Do billionaires use crypto? ›

How Many Billionaires Own Crypto? There are 16 cryptocurrency billionaires in Forbes' ranking of billionaires. Sam Bankman-Fried is still on the list as the seventeenth, but Forbes lists the ex-CEO of FTX with no wealth. 4 There are likely many more billionaires who own crypto, but most do not publicize their holdings.

What are the demographics of crypto? ›

Nearly 65 percent of those crypto owners identified as male.

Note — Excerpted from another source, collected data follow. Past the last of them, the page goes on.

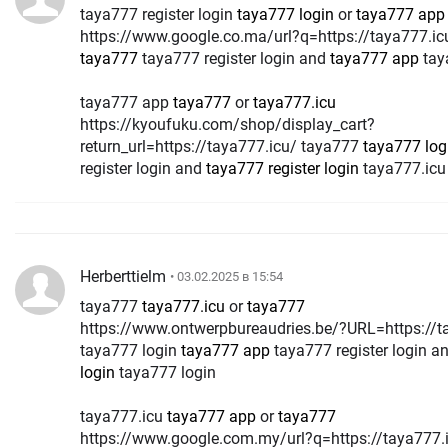
taya777 register login
taya777 login
or
taya777 app
https://www.google.co.ma/url?q=https://taya777.ic
taya777
taya777 register login and
taya777 app
tay
taya777 app
taya777
or
taya777.icu
https://kyoufuku.com/shop/display_cart?
return_url=https://taya777.icu/ taya777
taya777 log
register login and
taya777 register login
taya777.icu
Herberttielm
• 03.02.2025 в 15:54
taya777
taya777.icu
or
taya777
https://www.ontwerpbureaudries.be/?URL=https://ta
taya777 login
taya777 app
taya777 register login a
login
taya777 login
taya777.icu
taya777 app
or
taya777
https://www.google.com.my/url?q=https://taya777.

As for race, the authors report that data indicated crypto owners “are significantly less white but are significantly more likely to be Asian and Hispanic.” Black men, they learned, gravitate toward cryptocurrency as well.

Can you make $100 a day with crypto? ›

You can make $100 a day trading crypto by trading

Each of these has its own advantages and disadvantages. Spot markets offer the least amount of risk as you only stand to lose the percentage the market moves at.

How do people actually make money on crypto? ›

The most common way to make money with crypto is through mining. Mining verifies transactions on the blockchain and adds new blocks of data to the chain. By doing this, miners are rewarded with cryptocurrency for their effort. Mining can be done with specialized hardware or with cloud mining services.

What are the demographics of Bitcoin buyers? ›

94% of Crypto Buyers are 18-40 Years Old
Age GroupShare of Users
Gen Z (18-24)17.40%
Millenial (25-40)76.46%
Gen X (41-56)4.93%
Boomer (57+)1.22%
Apr 10, 2024

What percentage of men are in crypto? ›

In fact, according to their studies, males are more than twice as likely to have used cryptocurrencies, 22%, compared to 10% of females. McMorrow and Esfahani (2021) indicate a greater use by men than women.

How many crypto millionaires are there? ›

Key Takeaways. There are 88,200 crypto millionaires worldwide. 40,500 of these millionaires have amassed their fortune in Bitcoin (BTC). The number of global crypto owners reached 580 million by the end of 2023, according to Crypto.com.

Which crypto platform has the most users? ›

What are the largest crypto exchanges? Binance, Coinbase and Bybit are among the largest crypto exchanges by trading volume.